ViPR 2.1 - Configure ViPR HDFS
Table of Contents
Configure ViPR HDFS
This article describes how to configure your existing Hadoop distribution to use the data in your ViPR storage infrastructure with ViPR HDFS. Use this step-by-step procedure if your Hadoop distribution is configured to use simple authentication and not Kerberos authentication.
If your Hadoop distribution is configured for Kerberos authentication, follow the steps described here.
To perform this integration procedure, you must have:
- A working knowledge of your Hadoop distribution and its associated tools.
- The Hadoop credentials that allow you to log in to Hadoop nodes, to modify Hadoop system files, and to start and stop Hadoop services.
Plan the ViPR HDFS and Hadoop integration
Use this list to verify that you have the information necessary to ensure a successful integration.
To integrate ViPR HDFS with your Hadoop cluster, perform the following tasks:
- Obtain the ViPR HDFS installation and support package
- Deploy the ViPR HDFS JAR
- If using Pivotal HAWQ, Replace Pivotal HDFS lib with ViPR HDFS lib
- Edit core-site.xml
- Restart the following services:
- HDFS
- MapReduce
- Pivotal HAWQ (only if using this service)
- Confirm the services restart correctly.
- Verify that you have file system access.
When using HBase, perform these additional tasks:
- Edit HBASE hbase-site.xml.
- Restart the HBase services.

**Record set:**

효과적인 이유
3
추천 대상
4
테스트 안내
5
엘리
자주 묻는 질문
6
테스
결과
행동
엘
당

---

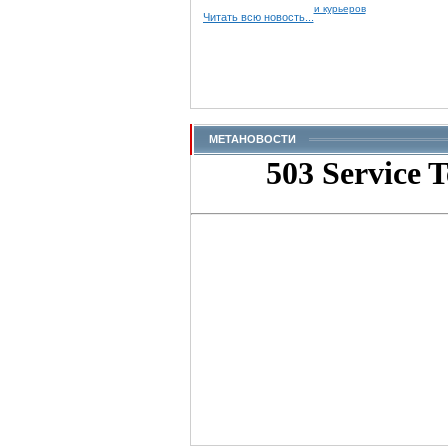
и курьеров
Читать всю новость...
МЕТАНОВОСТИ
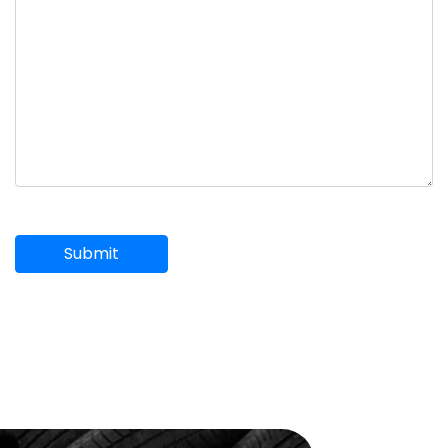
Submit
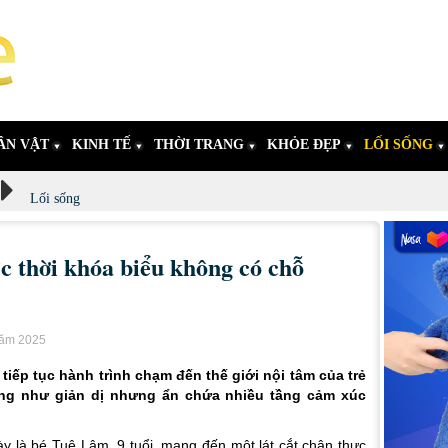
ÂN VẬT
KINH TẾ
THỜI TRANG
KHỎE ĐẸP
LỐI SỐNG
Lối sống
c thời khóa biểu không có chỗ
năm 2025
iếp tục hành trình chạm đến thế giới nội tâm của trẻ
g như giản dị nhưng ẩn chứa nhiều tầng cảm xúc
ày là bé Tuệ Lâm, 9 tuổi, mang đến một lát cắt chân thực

**Exercises to complete:**
1 > When HBase is used, which file does the ViPR HDFS configuration article say to edit?
2 > Translate this sentence from the ViPR HDFS configuration article into Spanish: "Use this list to verify that you have the information necessary to ensure a successful integration."

**Outputs for the tasks:**
1 > hbase-site.xml

2 > Utilice esta lista para verificar que dispone de la información necesaria para garantizar una integración correcta.